▶ Task to complete: Return the listing in full and exactly, but without a single picture.

---- Dataset excerpts

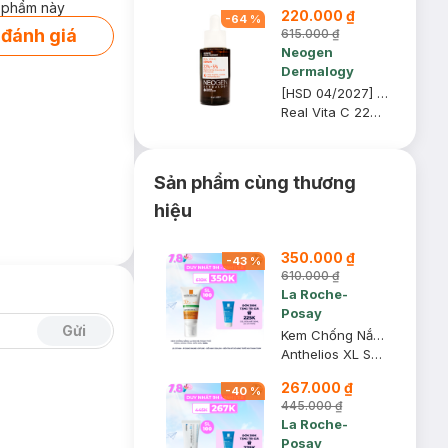
 phẩm này
220.000 ₫
Phẩm trị giá 70K
-
64
%
(SL có hạn)
 đánh giá
615.000 ₫
Neogen
Dermalogy
[HSD 04/2027] Serum Neogen Dermalogy Dưỡng Sáng Da, Mờ Thâm 32g
Real Vita C 22% + 5% Niacinamide Serum
Sản phẩm cùng thương
hiệu
350.000 ₫
-
43
%
610.000 ₫
La Roche-
Posay
Gửi
Kem Chống Nắng La Roche-Posay Phổ Rộng, Nâng Tông Kiềm Dầu 50ml
Anthelios XL SPF 50+ PA++++
267.000 ₫
-
40
%
445.000 ₫
La Roche-
Posay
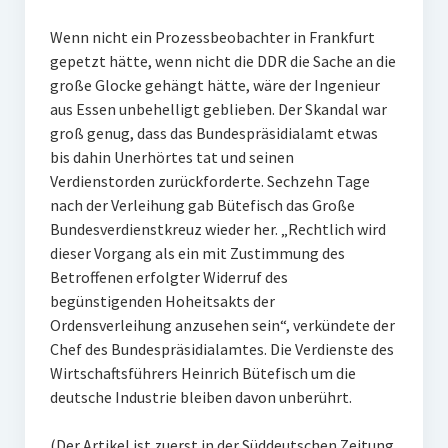
Wenn nicht ein Prozessbeobachter in Frankfurt
gepetzt hätte, wenn nicht die DDR die Sache an die
große Glocke gehängt hätte, wäre der Ingenieur
aus Essen unbehelligt geblieben. Der Skandal war
groß genug, dass das Bundespräsidialamt etwas
bis dahin Unerhörtes tat und seinen
Verdienstorden zurückforderte. Sechzehn Tage
nach der Verleihung gab Bütefisch das Große
Bundesverdienstkreuz wieder her. „Rechtlich wird
dieser Vorgang als ein mit Zustimmung des
Betroffenen erfolgter Widerruf des
begünstigenden Hoheitsakts der
Ordensverleihung anzusehen sein“, verkündete der
Chef des Bundespräsidialamtes. Die Verdienste des
Wirtschaftsführers Heinrich Bütefisch um die
deutsche Industrie bleiben davon unberührt.
(Der Artikel ist zuerst in der Süddeutschen Zeitung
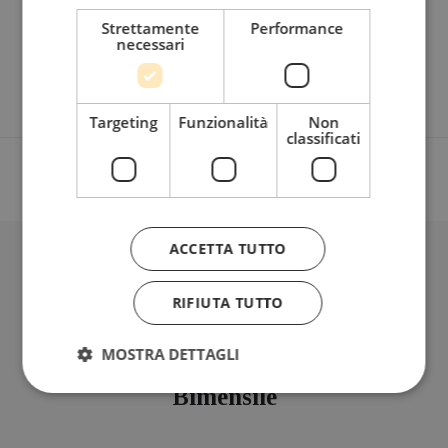
Strettamente
Performance
necessari
www.gemeinwohl-oekonomie.org
Targeting
Funzionalità
Non
classificati
ACCETTA TUTTO
BLOG
RIFIUTA TUTTO
MOSTRA DETTAGLI
Iscriviti alla mia Newsletter
Bimensile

--------

▶ The answer:
 phẩm này
220.000 ₫
Phẩm trị giá 70K
-
64
%
(SL có hạn)
 đánh giá
615.000 ₫
Neogen
Dermalogy
[HSD 04/2027] Serum Neogen Dermalogy Dưỡng Sáng Da, Mờ Thâm 32g
Real Vita C 22% + 5% Niacinamide Serum
Sản phẩm cùng thương
hiệu
350.000 ₫
-
43
%
610.000 ₫
La Roche-
Posay
Gửi
Kem Chống Nắng La Roche-Posay Phổ Rộng, Nâng Tông Kiềm Dầu 50ml
Anthelios XL SPF 50+ PA++++
267.000 ₫
-
40
%
445.000 ₫
La Roche-
Posay
Wenn nicht ein Prozessbeobachter in Frankfurt
gepetzt hätte, wenn nicht die DDR die Sache an die
große Glocke gehängt hätte, wäre der Ingenieur
aus Essen unbehelligt geblieben. Der Skandal war
groß genug, dass das Bundespräsidialamt etwas
bis dahin Unerhörtes tat und seinen
Verdienstorden zurückforderte. Sechzehn Tage
nach der Verleihung gab Bütefisch das Große
Bundesverdienstkreuz wieder her. „Rechtlich wird
dieser Vorgang als ein mit Zustimmung des
Betroffenen erfolgter Widerruf des
begünstigenden Hoheitsakts der
Ordensverleihung anzusehen sein“, verkündete der
Chef des Bundespräsidialamtes. Die Verdienste des
Wirtschaftsführers Heinrich Bütefisch um die
deutsche Industrie bleiben davon unberührt.
(Der Artikel ist zuerst in der Süddeutschen Zeitung
Strettamente
Performance
necessari
www.gemeinwohl-oekonomie.org
Targeting
Funzionalità
Non
classificati
ACCETTA TUTTO
BLOG
RIFIUTA TUTTO
MOSTRA DETTAGLI
Iscriviti alla mia Newsletter
Bimensile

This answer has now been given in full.